Menonton sisa peperangan antar suku di PNG
Berhubung topografi PNG yang terjal dan bergunung kapur. Maka alat transportasi yang paling efektip adalah dengan menggunakan "coper." Airstrip yang terdekat dapat dilandasi oleh pesawat baling-baling jenis DASH-8 adalah lapangan terbang MORO di kawasan KUTUBU. Dari sini, Oil Search Ltd (OSL) mendirikan basecamp yang berjarak 30 menit menggunakan coaster. Melihat tingginya pepohonan ingatan saya kembali pantai Sanur Bali tahun 1865-an ketika para Marsose Belanda mendarat disana. Dengan memakai topi hutan berbaju hijau mereka berfoto dibawah pepohonan yang menjulang tinggi. Dan foto itu yang saya ingat.
Karena lama nian tak berkunjung kedaerah ini (terakhir 1992) maka saya harus menemui Jim perwakilan BakerHughes di Ridge BaseCamp untuk diambil foto dan dibuatkan semacam kartu pengenal. Sekalian diberi briefing yang mereka sebut sebagai safety induction. Acara diselesaikan dengan makan siang di kantin. Saya hanya mnyeruput es lemon tea dan sepotong ayam bakar.
Lalu Jim mengajak nyengklak ke mobil memutari kawasan Industri Kutubu, dia mengatakan bahwa kalau bepergian sebaiknya menggunakan lengan panjang sebagai sarana keselamatan. Jim benar karena saya pakai kaos Hang Ten lengan pendek pemberian anak saya. Tetapi yang mengganggu saya, Jim mengendarai mobil Toyota double gardan dengan tangan kanannya sementara yang kiri menggembol setermos kopi merchandise dari "Star & Buck." - Ah dimana-mana menyuruh orang safety lebih mudah daripada mengatur diri sendiri.
Setelah mengucapkan terimakasih lalu saya menunggu coaster kembali ke AirStrip. Seperti sebelum berangkat, penumpang mengisi nama dan perusahaan yang kelak diberikan kepada penjaga di gerbang masuk. Saya melihat seorang bertopi ala cowboy, berjenggot dan selalu menyertai kendaraan. Orangnya pendiam. Rupanya dia polisi PNG yang berpakaian preman.
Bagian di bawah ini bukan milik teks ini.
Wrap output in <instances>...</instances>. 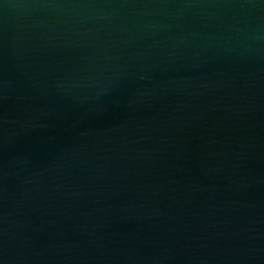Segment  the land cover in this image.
Returning a JSON list of instances; mask_svg holds the SVG:
<instances>
[{"label": "water", "instance_id": "obj_1", "mask_svg": "<svg viewBox=\"0 0 264 264\" xmlns=\"http://www.w3.org/2000/svg\"><path fill=\"white\" fill-rule=\"evenodd\" d=\"M0 264H264V0H0Z\"/></svg>", "mask_w": 264, "mask_h": 264}]
</instances>
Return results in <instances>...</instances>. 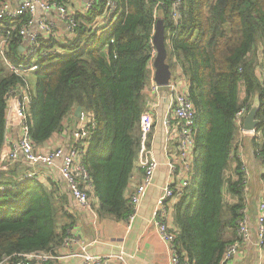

Tiba dari Ridge Camp ke Airstrip Moro Jam menunjukkan sekitar 16:00 PNG atau sekitar jam 13 WIB, namun mendung mulai memayungi lapangan terbang Moro. Lalu saya dekati seseorang dengan jaket bertuliskan Load Master, inilah "timer-pesawat." Lantas saya bilang Wantok artinya satu bahasa (one talk), I want fly to the Rig. Dia melihat kearah saya. Badannya setinggi saya, tetapi kulitnya gelap, rambut ikal dengan jenggot ala "Kelly Kwalik" - lalu mengeluarkan formulir dan saya mengisi nama serta tujuan.
Hanya 10 menit Bell milik perusahaan "Heli Niugini" warna merah berpenumpang 3 orang datang. Jadi ingat saya crew change di lapangan minyak ARCO. Pilot menyoba p.a melalui headset yang terpasang, lalu dia menyebutkan cara penyelamatan diri, sudah sering naik heli atau tidak, bekerja dimana, perusahaanmu bayar gaji bagus apa tidak dan akhirnya mengatakan bahwa perjalanan memakan waktu sekitar 5 sampai 7 menit ke lokasi.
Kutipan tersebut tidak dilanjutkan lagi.